The precedent from US steel tariffs in the early 2000s hangs over the entire battery tariff discussion. Steel tariffs protected US producers from import price competition. US steel producers did not use the protection period to become globally cost-competitive. They used it to survive at existing cost levels. When tariffs were modified or circumvented, the domestic industry had not closed the gap. It had become dependent on continued protection. Whether battery tariffs produce the same outcome or a different one depends on what the protected companies do with the time they are being given, and that is an execution question, not a policy question.

After Consolidation

MIIT tightened guidelines for new battery manufacturing investment. Provincial governments have become more cautious after watching locally backed companies enter financial distress. Market-driven consolidation is underway. SVOLT cut its IPO and reduced headcount. Multiple small producers in Jiangxi and Anhui have stopped production or entered restructuring.
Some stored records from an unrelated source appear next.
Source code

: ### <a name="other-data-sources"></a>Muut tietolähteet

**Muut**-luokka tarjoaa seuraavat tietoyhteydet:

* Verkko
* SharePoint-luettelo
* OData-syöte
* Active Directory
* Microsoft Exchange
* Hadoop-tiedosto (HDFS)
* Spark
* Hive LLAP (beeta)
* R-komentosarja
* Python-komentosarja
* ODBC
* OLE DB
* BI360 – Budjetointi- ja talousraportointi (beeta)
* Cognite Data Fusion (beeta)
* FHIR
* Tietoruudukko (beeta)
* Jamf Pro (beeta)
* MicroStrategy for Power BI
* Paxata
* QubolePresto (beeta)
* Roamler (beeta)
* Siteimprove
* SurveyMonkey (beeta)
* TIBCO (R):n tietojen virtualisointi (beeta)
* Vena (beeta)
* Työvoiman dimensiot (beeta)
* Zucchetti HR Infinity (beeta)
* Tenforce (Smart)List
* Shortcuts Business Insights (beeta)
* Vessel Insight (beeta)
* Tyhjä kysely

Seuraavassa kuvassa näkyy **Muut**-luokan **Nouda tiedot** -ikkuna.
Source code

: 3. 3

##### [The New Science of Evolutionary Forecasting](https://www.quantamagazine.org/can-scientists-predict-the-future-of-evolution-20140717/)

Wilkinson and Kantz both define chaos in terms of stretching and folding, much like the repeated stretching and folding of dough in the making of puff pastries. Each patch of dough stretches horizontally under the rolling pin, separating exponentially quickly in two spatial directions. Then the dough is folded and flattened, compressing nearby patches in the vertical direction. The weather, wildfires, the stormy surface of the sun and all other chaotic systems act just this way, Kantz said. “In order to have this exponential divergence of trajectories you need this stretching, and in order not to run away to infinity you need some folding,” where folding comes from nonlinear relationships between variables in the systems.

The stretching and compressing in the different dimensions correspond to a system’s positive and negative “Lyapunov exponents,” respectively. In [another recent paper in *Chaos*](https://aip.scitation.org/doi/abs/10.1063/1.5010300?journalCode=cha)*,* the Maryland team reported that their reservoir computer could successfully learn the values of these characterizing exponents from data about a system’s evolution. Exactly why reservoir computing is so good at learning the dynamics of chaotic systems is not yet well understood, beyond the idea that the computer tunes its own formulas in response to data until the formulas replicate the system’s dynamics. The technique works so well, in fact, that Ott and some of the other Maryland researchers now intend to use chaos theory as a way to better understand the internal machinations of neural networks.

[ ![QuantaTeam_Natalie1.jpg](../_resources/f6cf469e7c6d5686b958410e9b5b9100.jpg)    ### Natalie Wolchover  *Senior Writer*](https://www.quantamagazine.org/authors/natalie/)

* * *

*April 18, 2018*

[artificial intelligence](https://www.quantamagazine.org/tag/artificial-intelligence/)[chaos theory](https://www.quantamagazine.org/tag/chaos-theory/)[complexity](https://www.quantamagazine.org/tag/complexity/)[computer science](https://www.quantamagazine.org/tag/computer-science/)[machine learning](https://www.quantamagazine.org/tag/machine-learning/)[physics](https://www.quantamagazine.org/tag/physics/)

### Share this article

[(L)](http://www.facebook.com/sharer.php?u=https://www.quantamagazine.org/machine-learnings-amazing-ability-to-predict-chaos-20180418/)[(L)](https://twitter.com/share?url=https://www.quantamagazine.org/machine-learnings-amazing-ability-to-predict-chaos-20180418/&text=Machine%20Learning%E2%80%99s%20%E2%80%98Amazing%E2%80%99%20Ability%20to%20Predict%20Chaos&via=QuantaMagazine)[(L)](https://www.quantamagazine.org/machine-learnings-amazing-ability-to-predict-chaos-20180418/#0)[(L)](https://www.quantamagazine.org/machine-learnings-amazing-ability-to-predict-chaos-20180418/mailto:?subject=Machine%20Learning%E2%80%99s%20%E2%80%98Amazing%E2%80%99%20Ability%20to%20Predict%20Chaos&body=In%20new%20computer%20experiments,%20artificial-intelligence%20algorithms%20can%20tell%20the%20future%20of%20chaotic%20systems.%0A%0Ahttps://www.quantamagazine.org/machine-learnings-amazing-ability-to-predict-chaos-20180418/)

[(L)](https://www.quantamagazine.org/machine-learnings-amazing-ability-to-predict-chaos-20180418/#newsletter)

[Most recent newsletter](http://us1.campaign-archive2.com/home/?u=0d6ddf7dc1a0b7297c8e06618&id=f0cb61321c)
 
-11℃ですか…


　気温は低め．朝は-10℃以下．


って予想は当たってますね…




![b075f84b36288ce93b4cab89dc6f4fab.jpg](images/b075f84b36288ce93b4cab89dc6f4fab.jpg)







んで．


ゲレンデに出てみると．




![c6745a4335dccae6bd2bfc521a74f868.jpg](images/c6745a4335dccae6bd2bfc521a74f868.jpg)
Fewer than 20 of the 200-plus current producers will likely survive five years. The survivors will be CATL, BYD, and a second tier including EVE Energy, CALB, and Gotion. These companies will be larger, more vertically integrated, and more technologically capable than the pre-consolidation industry as a whole. The overcapacity period served as a filter. The organisms that passed through it are the ones best adapted to the selection pressure: low cost, high volume, fast iteration, deep integration from raw material to finished product.
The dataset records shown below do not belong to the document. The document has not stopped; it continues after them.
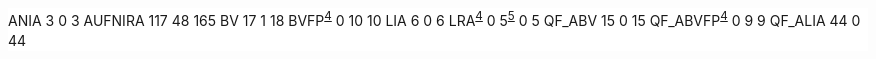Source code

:   </tr>
  <tr class="right">
    <td class="left">ANIA</td>
    <td>3</td>
    <td></td>
    <td>0</td>
    <td>3</td>
  </tr>
  <tr class="right">
    <td class="left">AUFNIRA</td>
    <td>117</td>
    <td></td>
    <td>48</td>
    <td>165</td>
  </tr>
  <tr class="right">
    <td class="left">BV</td>
    <td>17</td>
    <td></td>
    <td>1</td>
    <td>18</td>
  </tr>
  <tr class="right">
    <td class="left">BVFP<sup><a href="#fn4">4</a></sup></td>
    <td>0</td>
    <td></td>
    <td>10</td>
    <td>10</td>
  </tr>
  <tr class="right">
    <td class="left">LIA</td>
    <td>6</td>
    <td></td>
    <td>0</td>
    <td>6</td>
  </tr>
  <tr class="right">
    <td class="left">LRA<sup><a href="#fn4">4</a></sup></td>
    <td>0</td>
    <td>5<sup><a href="#fn5">5</a></sup></td>
    <td>0</td>
    <td>5</td>
  </tr>
  <tr class="right">
    <td class="left">QF_ABV</td>
    <td>15</td>
    <td></td>
    <td>0</td>
    <td>15</td>
  </tr>
  <tr class="right">
    <td class="left">QF_ABVFP<sup><a href="#fn4">4</a></sup></td>
    <td>0</td>
    <td></td>
    <td>9</td>
    <td>9</td>
  </tr>
  <tr class="right">
    <td class="left">QF_ALIA</td>
    <td>44</td>
    <td></td>
    <td>0</td>
    <td>44</td>
  </tr>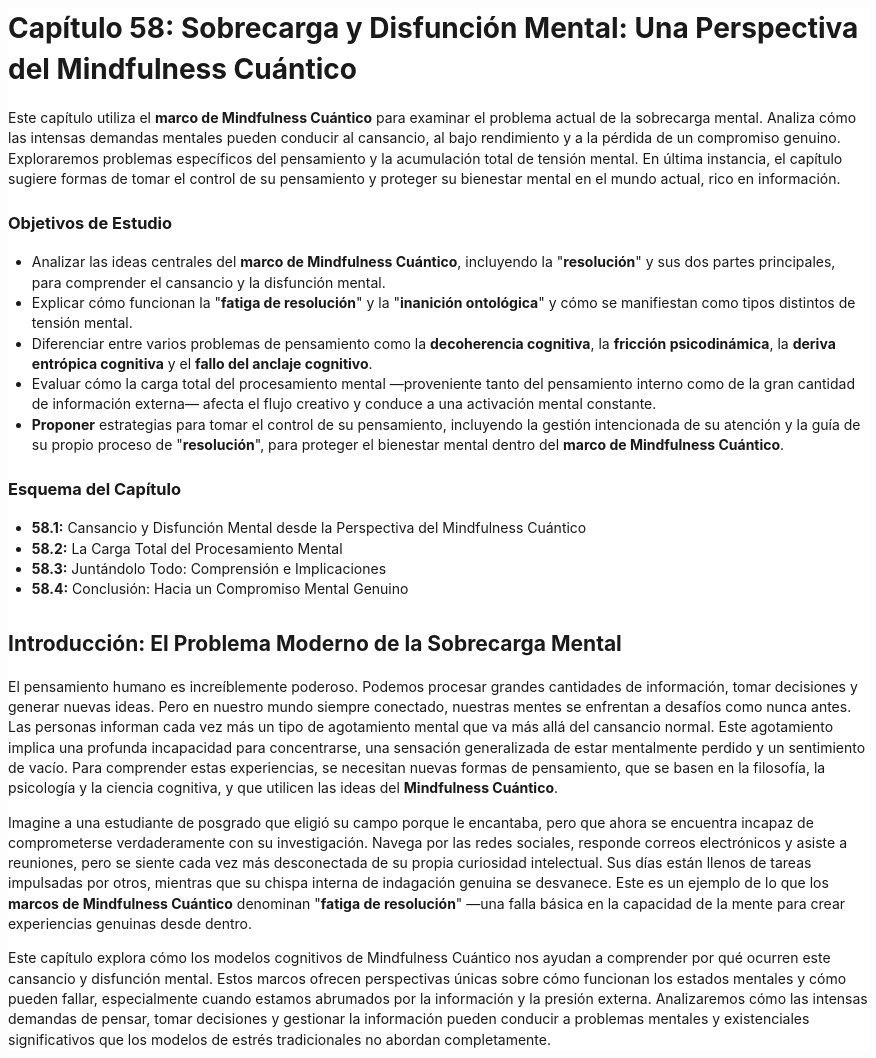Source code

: # Capítulo 58: Sobrecarga y Disfunción Mental: Una Perspectiva del Mindfulness Cuántico
Este capítulo utiliza el **marco de Mindfulness Cuántico** para examinar el problema actual de la sobrecarga mental. Analiza cómo las intensas demandas mentales pueden conducir al cansancio, al bajo rendimiento y a la pérdida de un compromiso genuino. Exploraremos problemas específicos del pensamiento y la acumulación total de tensión mental. En última instancia, el capítulo sugiere formas de tomar el control de su pensamiento y proteger su bienestar mental en el mundo actual, rico en información.

### Objetivos de Estudio
- Analizar las ideas centrales del **marco de Mindfulness Cuántico**, incluyendo la "**resolución**" y sus dos partes principales, para comprender el cansancio y la disfunción mental.
- Explicar cómo funcionan la "**fatiga de resolución**" y la "**inanición ontológica**" y cómo se manifiestan como tipos distintos de tensión mental.
- Diferenciar entre varios problemas de pensamiento como la **decoherencia cognitiva**, la **fricción psicodinámica**, la **deriva entrópica cognitiva** y el **fallo del anclaje cognitivo**.
- Evaluar cómo la carga total del procesamiento mental —proveniente tanto del pensamiento interno como de la gran cantidad de información externa— afecta el flujo creativo y conduce a una activación mental constante.
- **Proponer** estrategias para tomar el control de su pensamiento, incluyendo la gestión intencionada de su atención y la guía de su propio proceso de "**resolución**", para proteger el bienestar mental dentro del **marco de Mindfulness Cuántico**.

### Esquema del Capítulo
- **58.1:** Cansancio y Disfunción Mental desde la Perspectiva del Mindfulness Cuántico
- **58.2:** La Carga Total del Procesamiento Mental
- **58.3:** Juntándolo Todo: Comprensión e Implicaciones
- **58.4:** Conclusión: Hacia un Compromiso Mental Genuino

## Introducción: El Problema Moderno de la Sobrecarga Mental

El pensamiento humano es increíblemente poderoso. Podemos procesar grandes cantidades de información, tomar decisiones y generar nuevas ideas. Pero en nuestro mundo siempre conectado, nuestras mentes se enfrentan a desafíos como nunca antes. Las personas informan cada vez más un tipo de agotamiento mental que va más allá del cansancio normal. Este agotamiento implica una profunda incapacidad para concentrarse, una sensación generalizada de estar mentalmente perdido y un sentimiento de vacío. Para comprender estas experiencias, se necesitan nuevas formas de pensamiento, que se basen en la filosofía, la psicología y la ciencia cognitiva, y que utilicen las ideas del **Mindfulness Cuántico**.

Imagine a una estudiante de posgrado que eligió su campo porque le encantaba, pero que ahora se encuentra incapaz de comprometerse verdaderamente con su investigación. Navega por las redes sociales, responde correos electrónicos y asiste a reuniones, pero se siente cada vez más desconectada de su propia curiosidad intelectual. Sus días están llenos de tareas impulsadas por otros, mientras que su chispa interna de indagación genuina se desvanece. Este es un ejemplo de lo que los **marcos de Mindfulness Cuántico** denominan "**fatiga de resolución**" —una falla básica en la capacidad de la mente para crear experiencias genuinas desde dentro.

Este capítulo explora cómo los modelos cognitivos de Mindfulness Cuántico nos ayudan a comprender por qué ocurren este cansancio y disfunción mental. Estos marcos ofrecen perspectivas únicas sobre cómo funcionan los estados mentales y cómo pueden fallar, especialmente cuando estamos abrumados por la información y la presión externa. Analizaremos cómo las intensas demandas de pensar, tomar decisiones y gestionar la información pueden conducir a problemas mentales y existenciales significativos que los modelos de estrés tradicionales no abordan completamente.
Cell prices will stabilize at some point. Not at 2022 levels. The manufacturing innovations that overcapacity forced into existence, cheaper electrode coating processes, more efficient formation protocols, tighter supply chain integration, are permanent. They do not get abandoned when margins recover. Stabilization might land at $45-55/kWh for LFP, $65-80/kWh for high-nickel NMC. In a market where Chinese producers hold a larger share of global capacity and a wider technology lead than they held before the crisis started.

What the battery market looks like in 2030 is being determined right now by three things: how many below-cost cells Chinese zombie producers dump on the market before they die, how fast CATL and BYD absorb the resulting market share, and whether governments in the US and EU use tariff protection to build competitive domestic industries or to subsidize uncompetitive ones indefinitely. Two of those three things are largely outside the control of anyone in Washington or Brussels.

Australia exports spodumene. China refines it. Chinese factories turn it into cells. Chinese companies assemble the cells into storage systems. Those systems ship to the Middle East, Southeast Asia, sometimes back to Australia. The rock leaves Western Australia and comes back as a finished product at a fraction of the weight and a multiple of the value. Whoever finds that arrangement comfortable is not thinking about it carefully enough. Whoever proposes to change it has not yet identified a realistic mechanism for doing so.